Start of Exercise materials

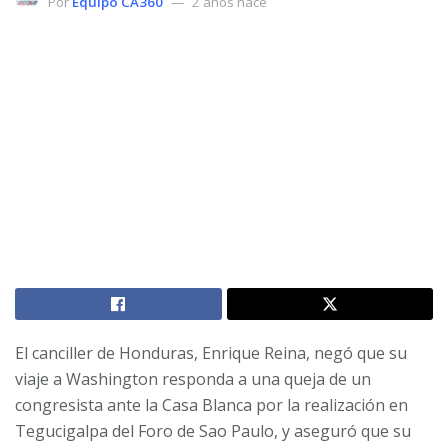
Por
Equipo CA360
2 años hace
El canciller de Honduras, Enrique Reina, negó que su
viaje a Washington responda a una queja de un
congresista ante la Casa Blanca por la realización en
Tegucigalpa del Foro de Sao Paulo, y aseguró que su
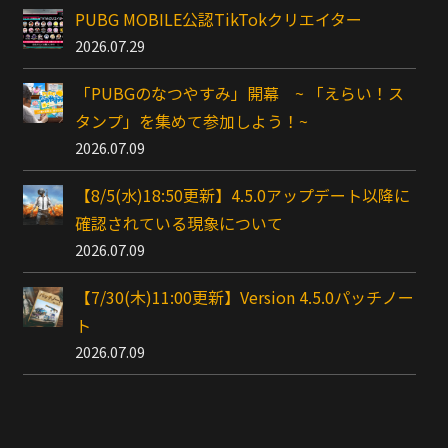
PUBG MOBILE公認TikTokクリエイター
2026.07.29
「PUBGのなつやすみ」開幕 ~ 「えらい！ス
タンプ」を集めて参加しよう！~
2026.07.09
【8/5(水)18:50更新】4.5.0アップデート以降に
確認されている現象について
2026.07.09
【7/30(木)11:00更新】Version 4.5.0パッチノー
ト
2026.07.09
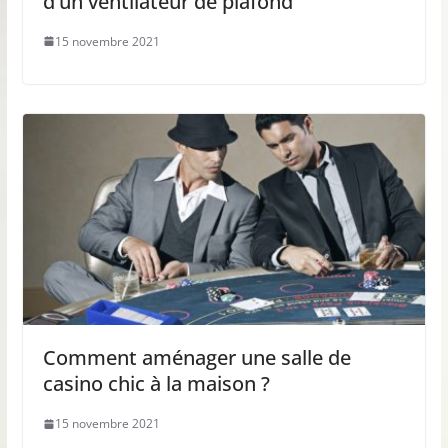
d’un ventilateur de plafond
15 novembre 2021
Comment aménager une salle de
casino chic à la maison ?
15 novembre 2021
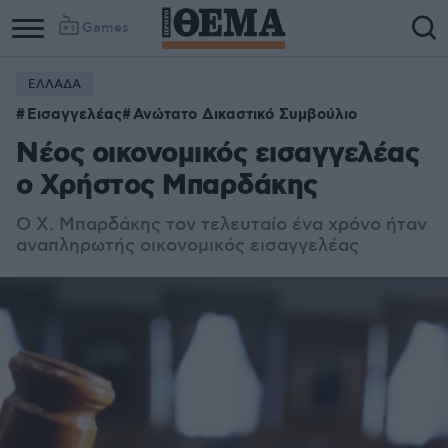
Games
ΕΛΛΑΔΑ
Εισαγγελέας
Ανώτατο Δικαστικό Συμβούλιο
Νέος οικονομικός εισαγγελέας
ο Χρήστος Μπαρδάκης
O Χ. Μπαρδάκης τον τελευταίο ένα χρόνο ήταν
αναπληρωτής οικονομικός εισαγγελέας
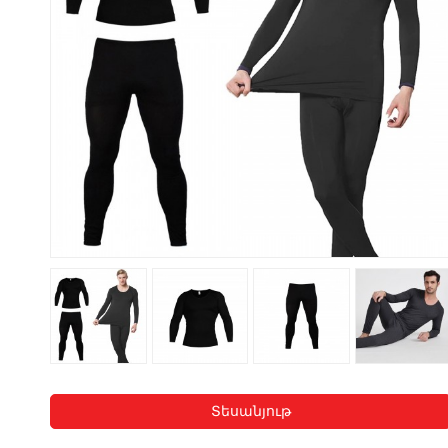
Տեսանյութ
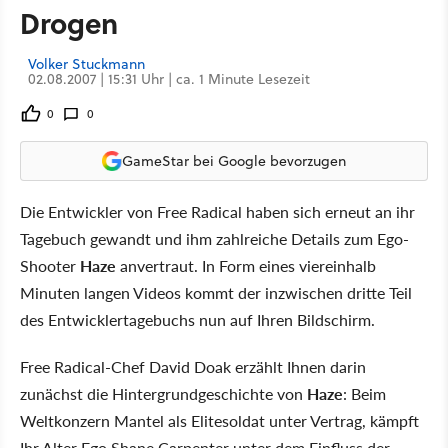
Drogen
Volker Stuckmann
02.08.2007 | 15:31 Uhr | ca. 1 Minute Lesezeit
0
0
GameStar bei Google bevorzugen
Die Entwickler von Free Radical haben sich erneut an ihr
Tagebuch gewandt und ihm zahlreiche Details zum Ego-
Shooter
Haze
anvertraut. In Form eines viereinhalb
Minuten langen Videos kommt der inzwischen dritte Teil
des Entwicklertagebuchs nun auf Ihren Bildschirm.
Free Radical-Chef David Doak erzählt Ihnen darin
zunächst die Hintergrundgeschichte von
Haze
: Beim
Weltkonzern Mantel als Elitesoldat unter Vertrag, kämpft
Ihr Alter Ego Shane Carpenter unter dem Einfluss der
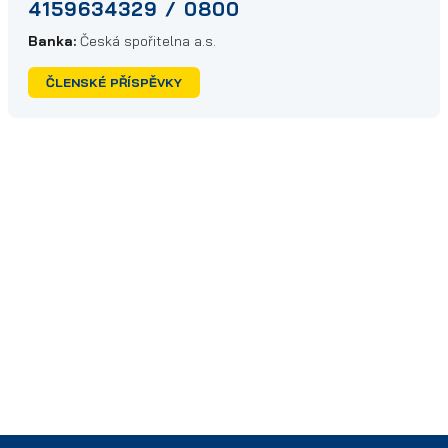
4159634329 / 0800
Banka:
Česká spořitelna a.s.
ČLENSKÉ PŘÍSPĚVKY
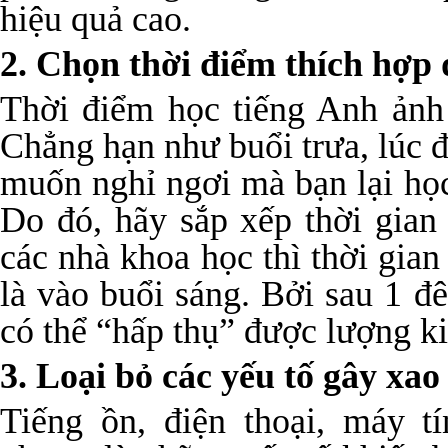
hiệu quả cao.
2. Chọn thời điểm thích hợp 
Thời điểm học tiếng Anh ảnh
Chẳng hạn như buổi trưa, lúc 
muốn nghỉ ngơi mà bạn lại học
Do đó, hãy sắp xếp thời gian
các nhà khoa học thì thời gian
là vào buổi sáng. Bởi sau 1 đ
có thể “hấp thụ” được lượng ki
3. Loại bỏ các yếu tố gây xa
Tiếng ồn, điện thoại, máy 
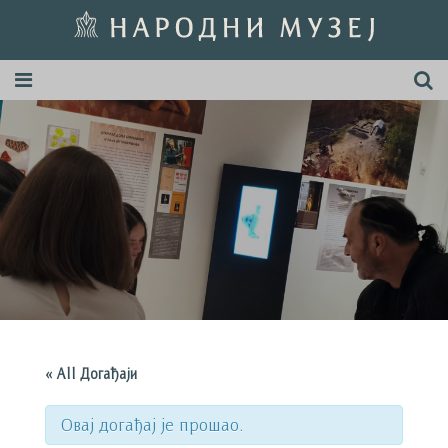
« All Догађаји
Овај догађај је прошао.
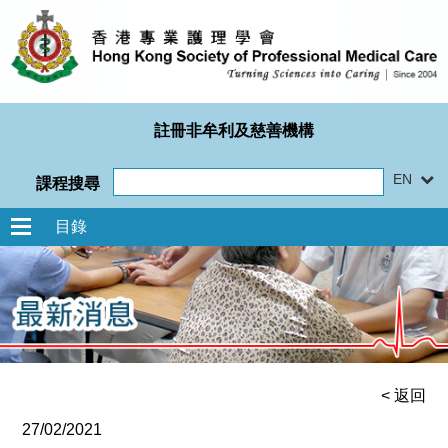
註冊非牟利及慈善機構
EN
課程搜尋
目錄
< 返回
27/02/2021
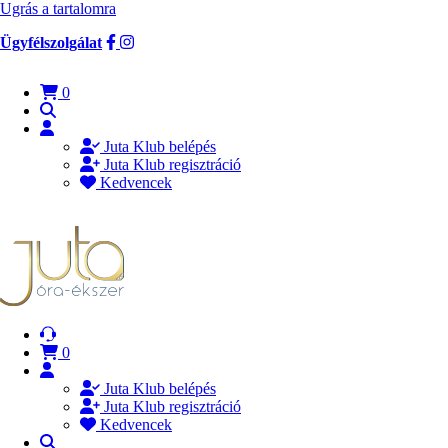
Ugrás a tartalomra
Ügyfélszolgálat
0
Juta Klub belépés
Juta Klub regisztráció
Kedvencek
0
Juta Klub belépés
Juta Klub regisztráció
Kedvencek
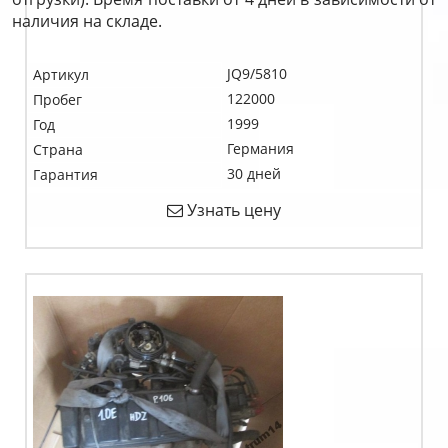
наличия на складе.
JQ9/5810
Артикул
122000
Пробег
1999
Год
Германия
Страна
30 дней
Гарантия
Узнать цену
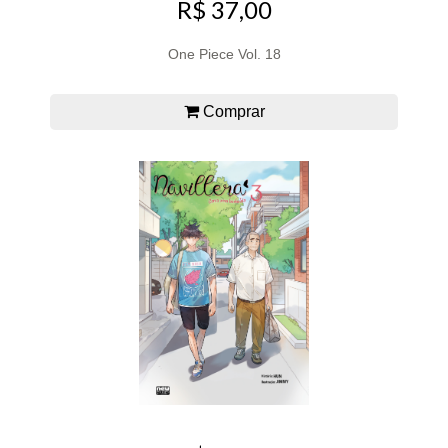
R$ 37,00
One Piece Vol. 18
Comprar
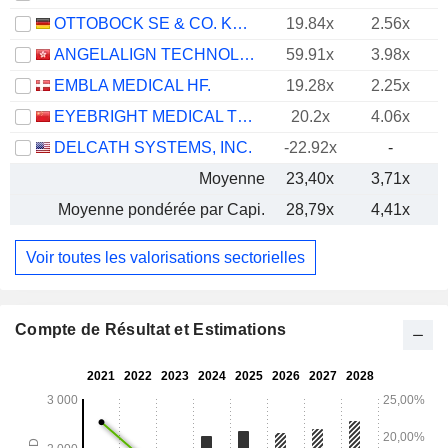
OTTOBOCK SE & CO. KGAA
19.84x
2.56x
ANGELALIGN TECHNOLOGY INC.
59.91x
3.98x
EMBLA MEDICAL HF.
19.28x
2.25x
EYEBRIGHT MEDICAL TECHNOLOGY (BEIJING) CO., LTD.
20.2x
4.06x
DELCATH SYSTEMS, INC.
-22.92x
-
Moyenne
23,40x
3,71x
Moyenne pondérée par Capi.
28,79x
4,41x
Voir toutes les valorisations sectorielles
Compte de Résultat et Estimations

End of Exercise materials

▶ **Work instruction**: Reproduce the records above exactly, but only from the line containing "là vào buổi sáng. Bởi sau 1 đ" through the last line, both included, and without any pictures.

▶ **Written solution**:
là vào buổi sáng. Bởi sau 1 đ
có thể “hấp thụ” được lượng ki
3. Loại bỏ các yếu tố gây xa
Tiếng ồn, điện thoại, máy 
« All Догађаји
Овај догађај је прошао.
註冊非牟利及慈善機構
EN
課程搜尋
目錄
< 返回
27/02/2021
Ugrás a tartalomra
Ügyfélszolgálat
0
Juta Klub belépés
Juta Klub regisztráció
Kedvencek
0
Juta Klub belépés
Juta Klub regisztráció
Kedvencek
наличия на складе.
JQ9/5810
Артикул
122000
Пробег
1999
Год
Германия
Страна
30 дней
Гарантия
Узнать цену
R$ 37,00
One Piece Vol. 18
Comprar
OTTOBOCK SE & CO. KGAA
19.84x
2.56x
ANGELALIGN TECHNOLOGY INC.
59.91x
3.98x
EMBLA MEDICAL HF.
19.28x
2.25x
EYEBRIGHT MEDICAL TECHNOLOGY (BEIJING) CO., LTD.
20.2x
4.06x
DELCATH SYSTEMS, INC.
-22.92x
-
Moyenne
23,40x
3,71x
Moyenne pondérée par Capi.
28,79x
4,41x
Voir toutes les valorisations sectorielles
Compte de Résultat et Estimations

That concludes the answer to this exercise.